Setiap calon kepala daerah menyetor dengan jumlah yang sama sehingga apabila diakumulasikan jumlahnya menjadi besar. Apalagi dengan munculnya banyak bakal calon yang mendaftarkan diri sebagai calon kepala daerah, tentu uang yang diterima partai di daerah juga semakin banyak.
Modus baru permintaan sejumlah uang ini merusak norma pilkada yang sudah disusun dengan baik. Pembiaran terhadap masalah ini jelas semakin menurunkan kepercayaan publik kepada partai politik. Bahkan, bukan tidak mungkin praktik seperti ini menjadi sumber sengketa baru antara partai politik dan calon yang sudah menyetor, tetapi gagal diusung partai tersebut.
Kebijakan pengurus daerah terkait dengan kewajiban penyetoran sejumlah uang dalam pencalonan memang mengundang tanya. Apakah memang survei tersebut menjadi keharusan?
Selama ini, kalaupun ada survei, biasanya pengurus partai politik tidak memungut uang kepada calon yang mendaftar. Namun, perubahan peraturan yang melarang partai politik meminta sejumlah uang kepada bakal calon kepala daerah rupanya telah mengubah modus pungutan.
Fenomena uang survei ini jelas perlu mendapat perhatian, terutama dari penyelenggara pilkada, dalam hal ini Komisi Pemilihan Umum dan Badan Pengawas Pemilu.
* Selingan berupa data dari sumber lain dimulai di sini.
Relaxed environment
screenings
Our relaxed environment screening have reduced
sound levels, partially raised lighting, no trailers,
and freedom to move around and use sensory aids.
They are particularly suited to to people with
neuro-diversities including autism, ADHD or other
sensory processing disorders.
Selain tidak sesuai dengan upaya memperbaiki kualitas pilkada, uang survei yang dibebankan kepada bakal calon juga menyebabkan tidak efisiennya pelaksanaan pilkada.
Pembusukan demokrasi
Jika diperhatikan, perilaku politisi di daerah memang belum berubah dalam pelaksanaan pilkada. Berbagai cara mereka lakukan untuk mendapatkan keuntungan dari pilkada tersebut. Perilaku seperti ini tentu bertentangan dengan semangat masyarakat yang menginginkan pilkada dapat menghasilkan kepala daerah yang berkualitas dan berintegritas.
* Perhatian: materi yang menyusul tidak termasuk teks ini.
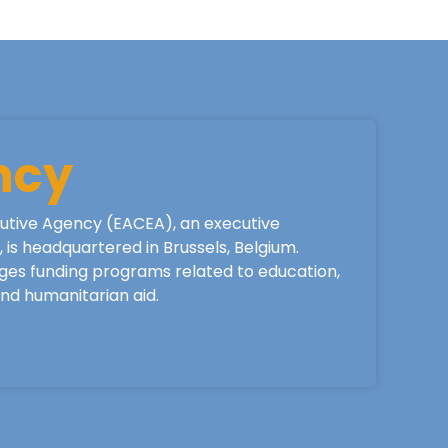
ncy
utive Agency (EACEA), an executive
is headquartered in Brussels, Belgium.
ges funding programs related to education,
 and humanitarian aid.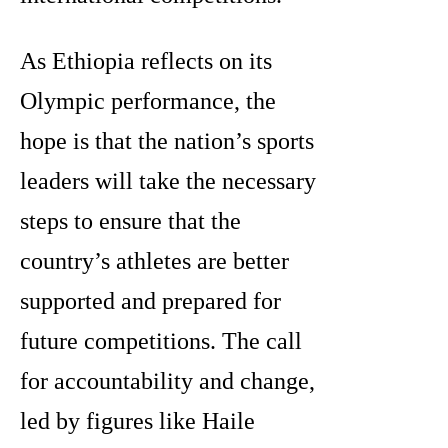
As Ethiopia reflects on its
Olympic performance, the
hope is that the nation’s sports
leaders will take the necessary
steps to ensure that the
country’s athletes are better
supported and prepared for
future competitions. The call
for accountability and change,
led by figures like Haile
Sebenarnya, tanpa melaksanakan survei elektabilitas terhadap calon pun, partai politik sudah bisa menilai kelayakan calon yang mendaftar untuk diusulkan menjadi kepala daerah. Mengapa demikian?
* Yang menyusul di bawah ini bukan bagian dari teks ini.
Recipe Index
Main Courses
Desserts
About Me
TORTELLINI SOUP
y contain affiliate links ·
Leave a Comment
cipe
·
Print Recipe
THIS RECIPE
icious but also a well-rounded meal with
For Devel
Setiap partai politik memiliki pengurus dan anggota hingga ke tingkat RT dan RW yang dapat dijadikan referensi untuk memberikan penilaian terhadap calon yang mendaftar kepadanya. Seandainya partai politik telah melaksanakan fungsinya dengan baik, tentu pemetaan terhadap calon kepala daerah yang akan diusulkan menjadi gubernur, bupati, atau wali kota menjadi tanggung jawabnya.
Modus setoran dari calon untuk melaksanakan survei ini menimbulkan pertanyaan banyak pihak mengapa Undang-Undang Nomor 8 Tahun 2015 tentang pemilihan gubernur, bupati, dan wali kota tersebut tidak mengantisipasi hal ini. Sebab, dari apa yang terlihat, motivasi mereka tidak lain adalah untuk mengambil keuntungan dari proses pendaftaran para bakal calon kepala daerah.
Mereka mencari celah dari aturan yang melarang pungutan dengan selubung kegiatan yang dianggap legal. Jika dari awal calon kepala daerah ini sudah dibebani dengan pungutan terselubung dari partai politik, tentunya hal ini akan berdampak pada motivasinya dalam menyelenggarakan pemerintahan.